핵심 개념
Decomposing the reasoning process of language models into two steps - THINK to discover task-level logic expressed in pseudocode, and EXECUTE to tailor the pseudocode and simulate its execution - can significantly improve their performance on various algorithmic reasoning tasks.
초록
The paper introduces THINK-AND-EXECUTE, a novel framework for improving the algorithmic reasoning capabilities of large language models (LLMs).
THINK phase:
- The Instructor LM analyzes a few example instances of a given task and generates a pseudocode prompt that captures the underlying logic required to solve the task.
- The pseudocode prompt is designed to be task-level, meaning it can be applied to solve any instance of the task, rather than being instance-specific.
EXECUTE phase:
- The Reasoner LM takes the generated pseudocode prompt and the input instance, and simulates the execution of the pseudocode step-by-step.
- The Reasoner LM outputs the intermediate reasoning steps as a chain-of-thought, and the final answer.
The authors demonstrate that THINK-AND-EXECUTE outperforms strong baselines like Chain-of-Thought and Program-of-Thought prompting across various algorithmic reasoning tasks from the Big-Bench Hard benchmark. They also show that the pseudocode prompt generated by an LLM can be effectively transferred to smaller language models, improving their reasoning abilities.
The key insights are:
- Discovering task-level logic and expressing it in pseudocode is more effective than generating instance-specific code.
- Simulating the execution of pseudocode helps guide the reasoning of LLMs better than natural language plans.
- LLMs pre-trained on code corpora can better understand and apply the task-level pseudocode prompt.
통계
"Algorithmic reasoning has long been a formidable challenge for LLMs, as it requires to scrutinize a complicated reasoning pattern and to translate it into a long sequence of reasoning steps."
"We demonstrate that THINK-AND-EXECUTE achieves notable improvements over strong baselines, including Chain-of-Thought and Program-of-Thought prompting, across various algorithmic tasks in Big-Bench Hard."
"We empirically show that the pseudocode prompt discovered by an LLM can be applied to small LMs (SLMs), such as CodeLlama-7B, to boost their reasoning ability."
인용구
"To improve the reasoning capabilities of LLMs, prior works have primarily pursued two directions.

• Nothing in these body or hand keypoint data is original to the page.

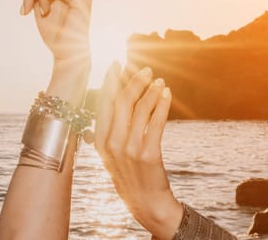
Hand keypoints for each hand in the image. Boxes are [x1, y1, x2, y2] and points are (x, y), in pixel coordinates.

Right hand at [95, 64, 182, 239]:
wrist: (145, 203)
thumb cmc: (130, 173)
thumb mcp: (112, 152)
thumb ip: (111, 128)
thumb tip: (117, 98)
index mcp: (99, 141)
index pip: (103, 103)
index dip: (110, 82)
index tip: (116, 65)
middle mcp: (111, 143)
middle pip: (121, 102)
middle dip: (133, 81)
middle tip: (146, 70)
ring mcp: (129, 149)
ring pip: (140, 109)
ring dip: (151, 91)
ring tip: (159, 81)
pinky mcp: (149, 154)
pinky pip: (157, 122)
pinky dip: (163, 104)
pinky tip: (167, 94)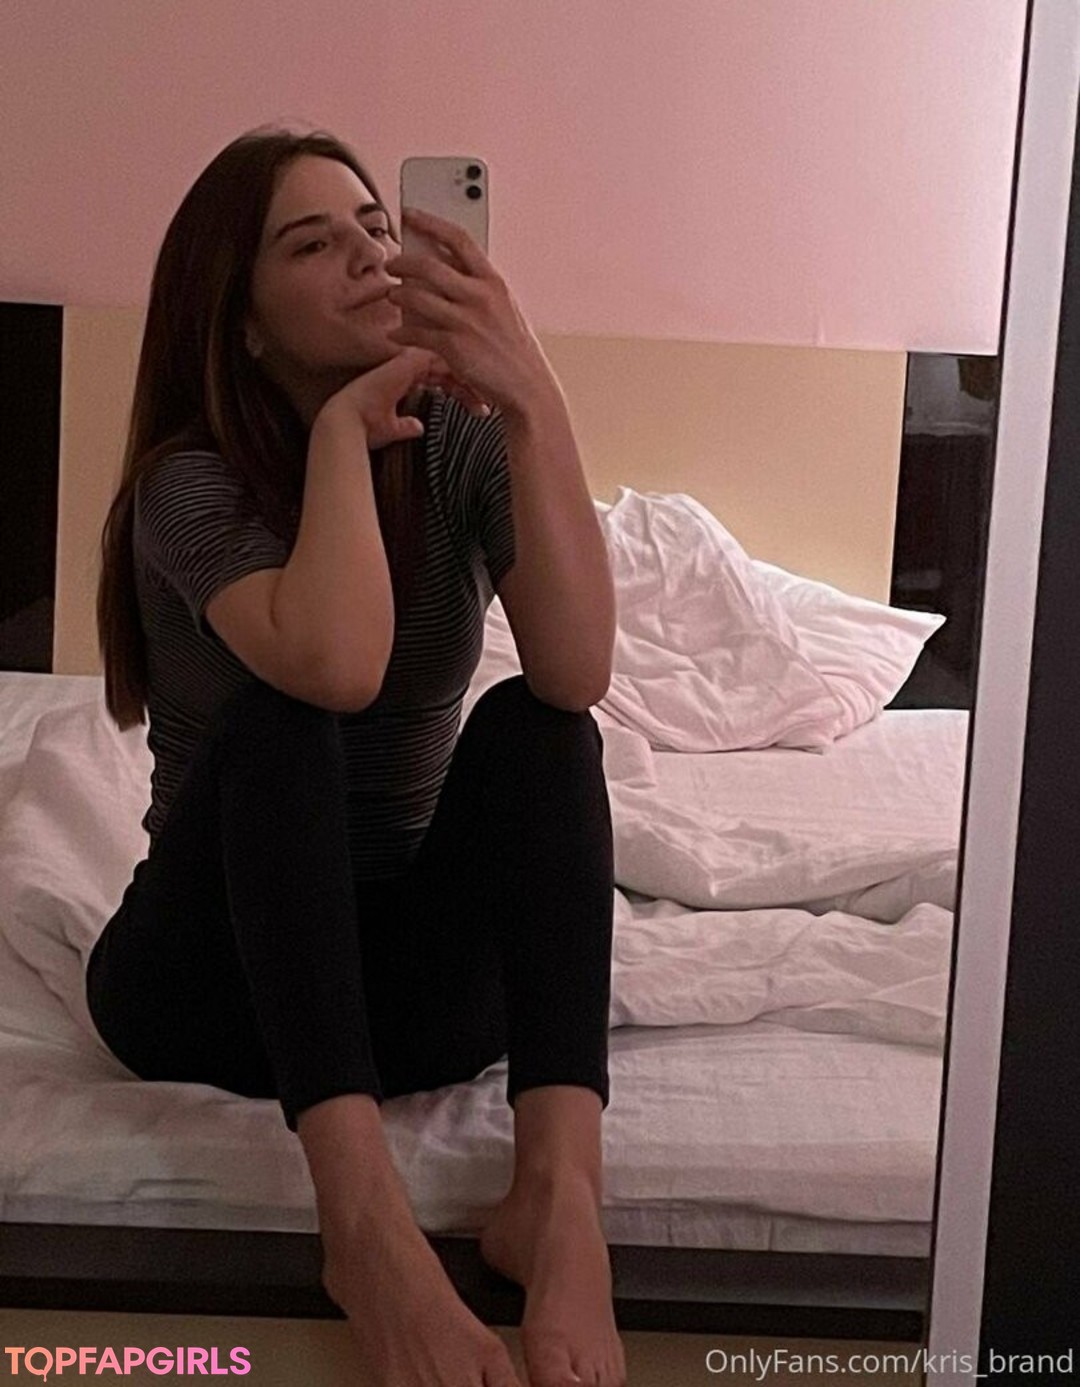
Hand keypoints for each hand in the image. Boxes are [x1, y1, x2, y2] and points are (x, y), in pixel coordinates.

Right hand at [314, 346, 480, 450]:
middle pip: (451, 366)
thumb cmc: (363, 427)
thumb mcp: (392, 428)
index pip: (442, 373)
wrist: (347, 423)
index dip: (462, 388)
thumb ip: (406, 426)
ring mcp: (410, 358)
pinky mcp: (411, 361)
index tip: (479, 405)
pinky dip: (464, 382)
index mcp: (404, 373)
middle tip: (491, 403)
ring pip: (452, 364)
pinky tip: (477, 399)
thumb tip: (418, 428)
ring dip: (472, 386)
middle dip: (473, 384)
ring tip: (486, 407)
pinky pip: (446, 366)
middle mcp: (409, 362)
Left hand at [384, 208, 556, 416]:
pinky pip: (415, 331)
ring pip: (416, 296)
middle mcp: (480, 296)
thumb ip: (478, 286)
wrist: (527, 386)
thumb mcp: (504, 308)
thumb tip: (446, 267)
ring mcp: (466, 320)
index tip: (410, 215)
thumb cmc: (514, 349)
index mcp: (494, 282)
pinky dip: (401, 332)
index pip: (459, 238)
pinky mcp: (454, 346)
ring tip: (392, 296)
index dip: (430, 221)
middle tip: (392, 265)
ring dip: (397, 294)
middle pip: (428, 265)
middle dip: (402, 262)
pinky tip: (397, 333)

The first direction includes enhancing the reasoning execution step by generating a rationale in natural language (e.g., Chain-of-Thought (Wei et al., 2022; Kojima et al., 2022)) or a piece of code (e.g., Program-of-Thought (Chen et al., 2023), Program-Aided LMs (Gao et al., 2023))."
"The second direction involves explicitly generating a plan described in natural language with LLMs. The plan describes the logic of the task and the LLM would subsequently concretize it into a sequence of reasoning steps (e.g., Least-to-Most (Zhou et al., 2022b), Plan-and-Solve (Wang et al., 2023))."